§ Texte de l'exercice
------------------------------------
Monsieur le président, monsieur le garde des sceaux, mes chers collègues,

j’ai l’honneur de présenter devant vous une proposition de loi visant à garantir la confidentialité des consultations juridiques des juristes d’entreprise.

Certains des traits de cette proposition de loi sembleront probablement familiers à plusieurs d’entre vous, puisqu’elle prolonge un amendement déposé par notre collègue Hervé Marseille dans le cadre de l’examen du projet de loi d’orientation et de programmation du ministère de la justice 2023-2027. Sans son initiative, je ne serais pas devant vous aujourd’hui ; qu’il en soit remercié, de même que le groupe UC.

Alors qu’une commission mixte paritaire avait consacré l’inscription de ce dispositif dans la loi, le Conseil constitutionnel, par sa décision du 16 novembre 2023, l’a censuré en tant que cavalier législatif. La censure n’a donc pas porté sur le fond : elle est d’ordre technique.

Un nouveau véhicule législatif était donc nécessaire et je remercie mon groupe, le groupe Les Indépendants – République et Territoires, d’avoir saisi l’occasion de notre niche parlementaire pour inscrire cette proposition de loi à l’ordre du jour.

Le texte qui vous est présenté résulte d’un important travail commun de la commission des lois, dont je salue le président, François-Noël Buffet, ainsi que tous les membres avec lesquels j’ai pu débattre de ce sujet avec sérieux et responsabilité.
------------------------------------
§ Liste des données

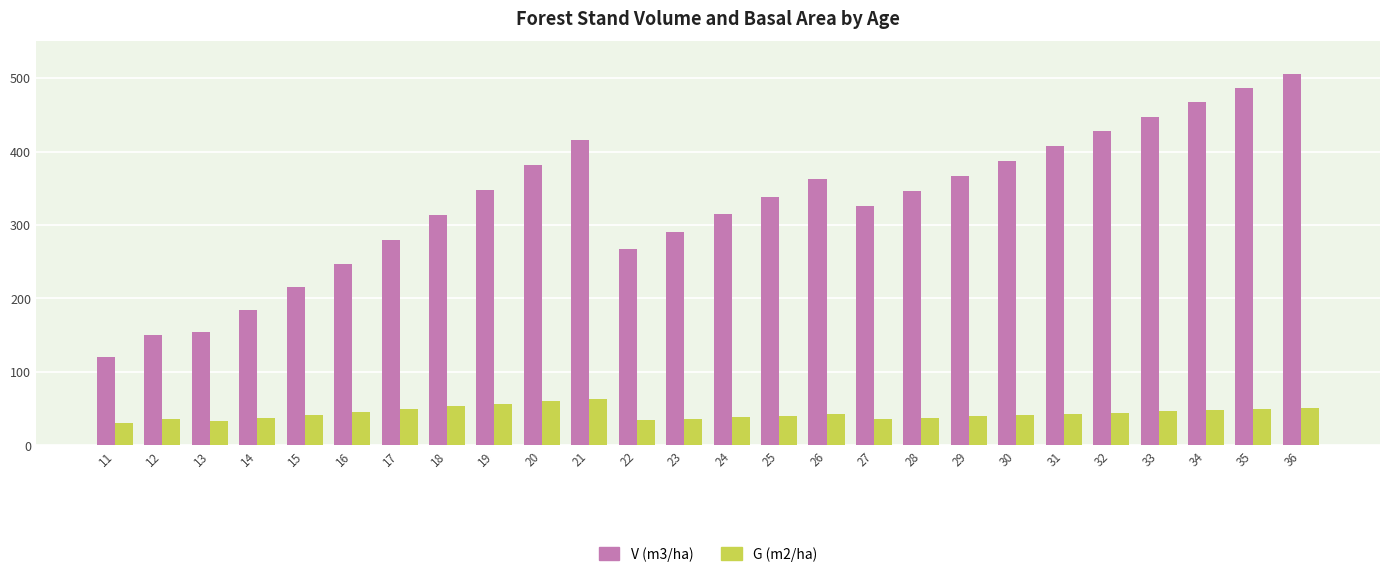

How many bars are there in each group?

2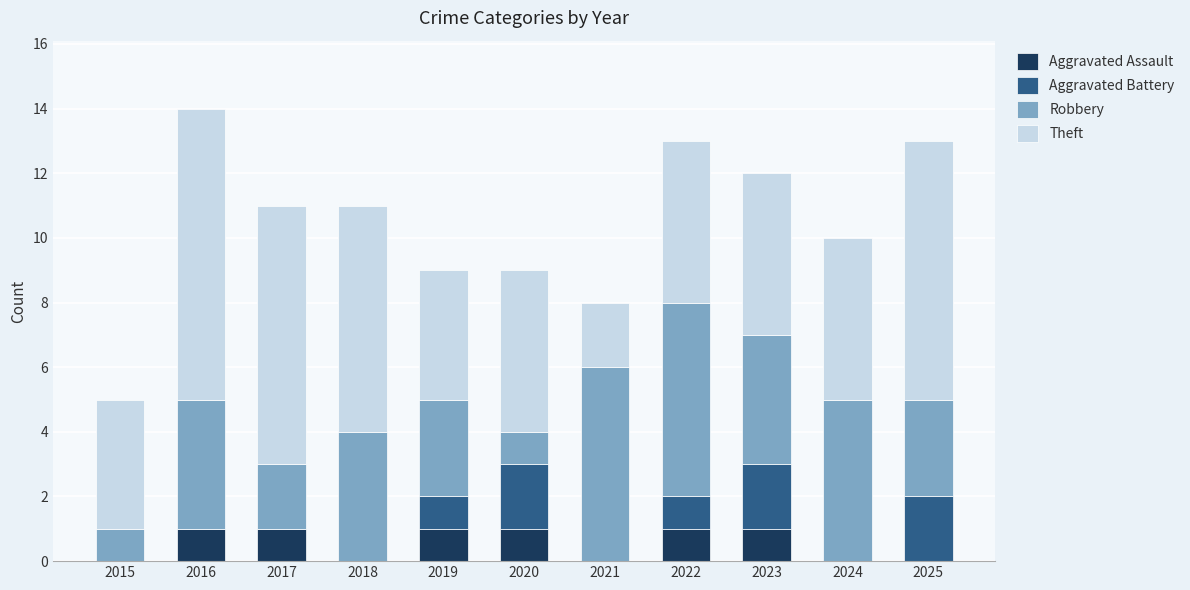

What is the total value across all series at 2021?

8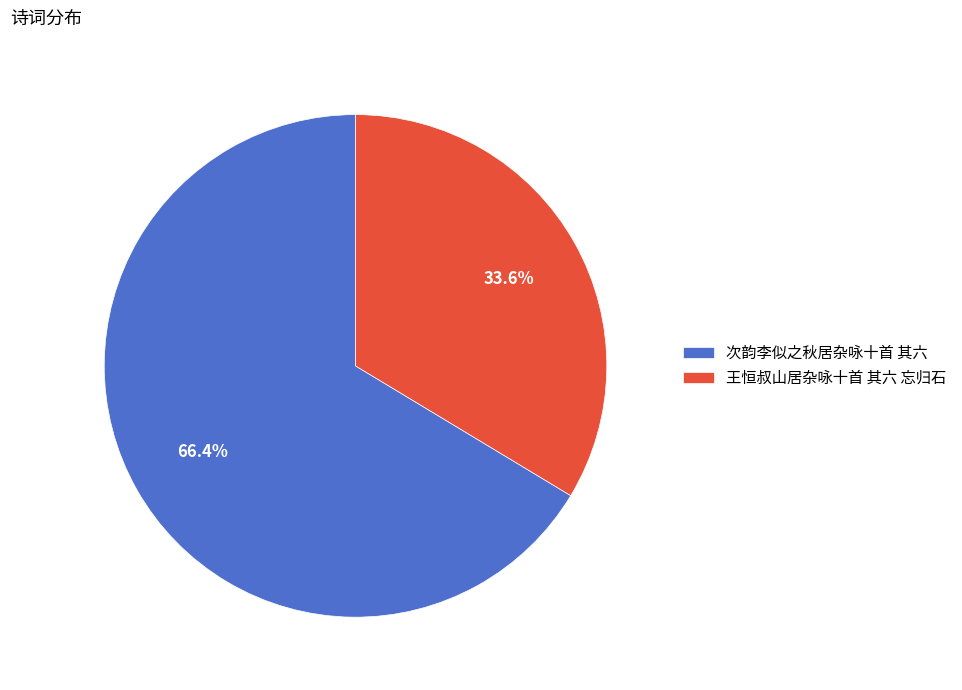

To the nearest percent, what is the difference between the largest and smallest slice percentages?

33%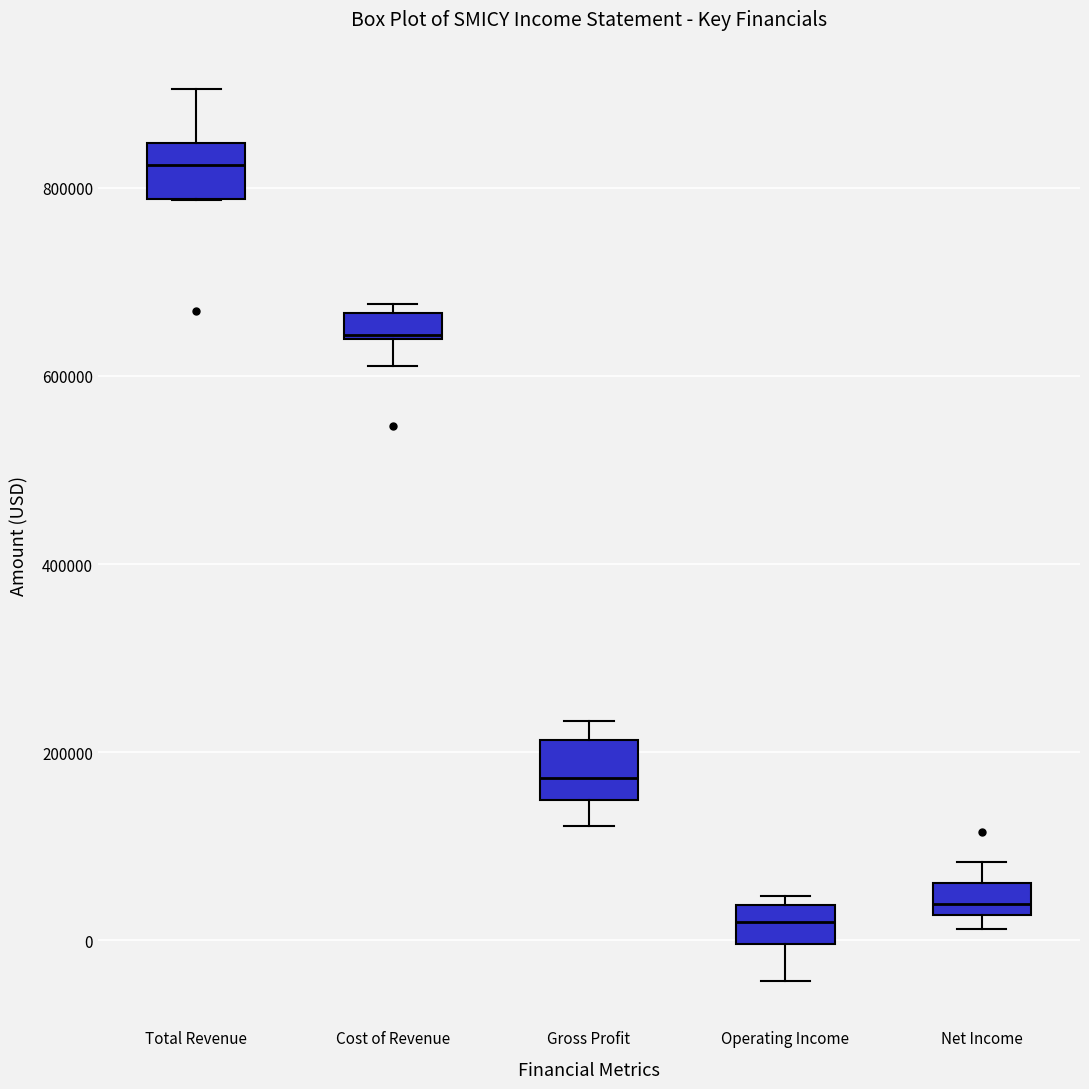

Which box's median line is the highest?

Total Revenue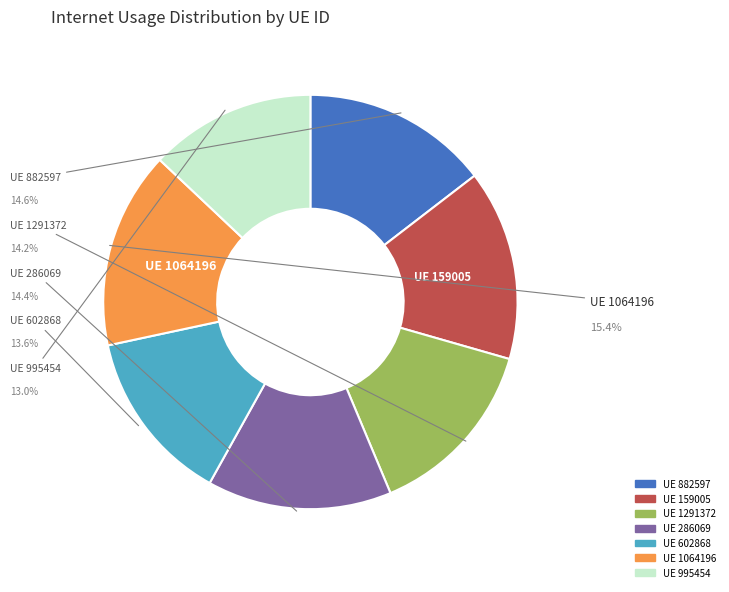

How many segments does this pie chart have?

7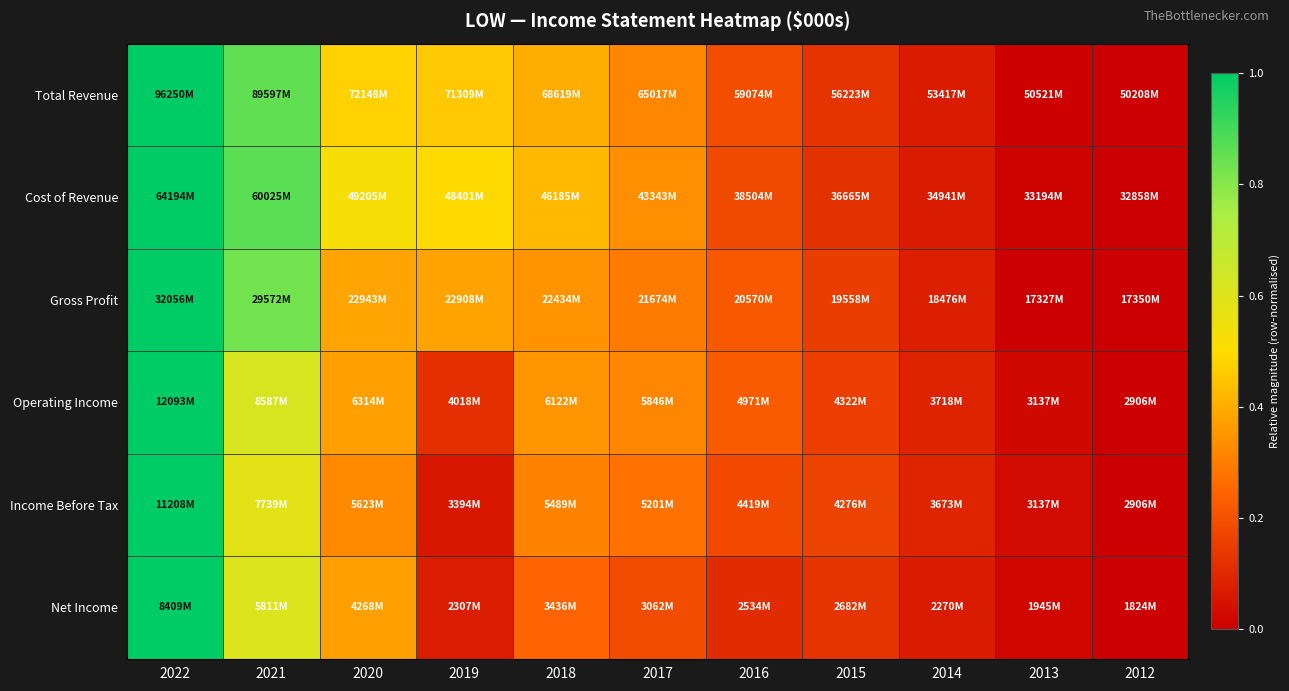

Which has a higher value, 2019 or 2022?

2022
------------------------------------
§ Exercices
1. D'après le discours sur la confidentialité des consultations des juristes d'entreprise, à quelle date le Conseil constitutionnel a-t-il rendu sa décision de censure ?
2. Dans le discours sur les juristes d'entreprise, condensez en une seule phrase le paragraphe qui commence par « Alors qu'une commission mixte paritaire », en conservant ses faits essentiels.
3. Poursuivez le discours sur la confidentialité des consultations juridiques des juristes d'entreprise à partir de sa dernière phrase.

§ Réponses rédigées
1. Le 16 novembre 2023.

2. Adopté en commission mixte paritaire, le dispositif a été censuré comme cavalier législatif par le Conseil constitutionnel le 16 novembre 2023, une censure technique et non de fond.

3.
Je tiens à remercier également nos collègues Olivier Rietmann, président de la délégation sénatoriale aux entreprises, et Agnès Canayer de leurs éclairages. Quant à notre rapporteure Dominique Vérien, je la salue, évidemment, pour son investissement et son écoute bienveillante. Les auditions qu’elle a menées l’ont conduite à proposer des amendements qu’elle a pu faire adopter par la commission, et qui ont beaucoup enrichi le texte initial.

Loin d’être un sujet anecdotique ou purement technique, la question de la confidentialité des avis des juristes d’entreprise concerne, en France, plus de 5 000 sociétés et plus de 20 000 juristes d’entreprise. Il s’agit, après les avocats, de la deuxième profession juridique dans notre pays.

Ce sujet essentiel fait l’objet de discussions depuis plus de trente ans en raison des enjeux économiques et politiques qu’il recouvre.

Il a été abordé sous de multiples angles depuis la publication du rapport remis en 1988 par Daniel Soulez-Larivière, qui préconisait déjà de faire bénéficier les juristes d’entreprise de « règles de confidentialité d’échanges de correspondances ».

Ont suivi les rapports d’Henri Nallet, de Marc Guillaume, de Jean-Michel Darrois, du député Raphaël Gauvain et, enfin, du groupe de travail sur la justice économique et sociale présidé par Jean-Denis Combrexelle.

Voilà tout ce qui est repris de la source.